Having a new map to explore was fun, and I'll likely return to take in the sights, but don't expect anything too large. What's here feels similar in size to one of the regions in the main game, even if it is split into two distinct halves. Side note: If you zoom out on the map, the two halves of the map look like the yin and yang symbol.


Along with the new map, there are new puzzle types to test your mental agility. Some are easier than others, but either way, it was nice to see some variety and not a repetition of what came before. There are still some precision mobility puzzles that are bound to cause a little frustration, given the game's lack of precise movement in tight spaces. If I could fix anything about Immortals Fenyx Rising, it would be this. Anyone who has tried to navigate a ball down a narrow ledge or stack crates knows exactly what I'm talking about here. On the upside, the frustrating puzzles are all optional.

Navigation in general does feel improved in Myths of the Eastern Realm, in part because of the accelerated power curve. Unlike the base game, I never found myself struggling to climb a mountain or make a dash due to a lack of stamina. Yes, stamina is still there to act as a limiter, but it feels more like a soft limit than a hard one because you have so much more of it.

Finally, there are the boss fights. Because of the limited quest lines, it's easy to encounter a boss before you're fully powered up. In general, this isn't a bad thing, but it means the boss fights will take longer. Unfortunately, the boss fights aren't as creative as you're used to. They ramp up the difficulty (perhaps in an attempt to extend gameplay by encouraging you to level up Ku) instead of acting as their own puzzles to solve.


The first boss I encountered was Sheng Sheng, a large demonic monkey. Beating him was a matter of avoiding a punishing series of area effect ground assaults and then chipping away at his health. The pattern was simple, and it didn't really change, which left the boss fight feeling unsatisfying. This played out across all the bosses, whereas fighting groups of regular monsters felt like you had to be on your toes. I was hoping to see more boss creativity, such as the fight against Medusa in the base game, where reflecting her attacks was key to a quick win.

Once you've beaten the DLC, you unlock the ability to use any item you earned as Ku as a cosmetic in the base game. No, it's not going to change the experience, but it's still a fun little tweak for those who like to get the perfect look for Fenyx.

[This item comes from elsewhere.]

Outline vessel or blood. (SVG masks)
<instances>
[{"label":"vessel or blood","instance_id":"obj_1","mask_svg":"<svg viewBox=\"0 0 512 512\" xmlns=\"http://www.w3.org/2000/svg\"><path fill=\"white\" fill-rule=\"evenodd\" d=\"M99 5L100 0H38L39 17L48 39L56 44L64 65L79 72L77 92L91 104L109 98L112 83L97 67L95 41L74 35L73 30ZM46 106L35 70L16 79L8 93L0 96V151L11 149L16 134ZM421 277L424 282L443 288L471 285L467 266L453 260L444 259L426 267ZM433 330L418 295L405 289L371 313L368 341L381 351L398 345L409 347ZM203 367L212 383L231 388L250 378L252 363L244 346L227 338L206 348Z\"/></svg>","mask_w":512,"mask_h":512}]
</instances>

In the end, Myths of the Eastern Realm feels like an abbreviated version of the core Immortals Fenyx Rising experience. The main character and the gods have been swapped out, but little has changed in the overall feel. It's not a bad expansion by any means, and if you enjoyed the original, this is a good excuse to fire up the game again to explore a new region. The superficial treatment of the underlying content feels like a real missed opportunity. Given the care that Ubisoft typically puts into research for its games, Myths of the Eastern Realm comes across as more akin to Cliffs Notes than a novel.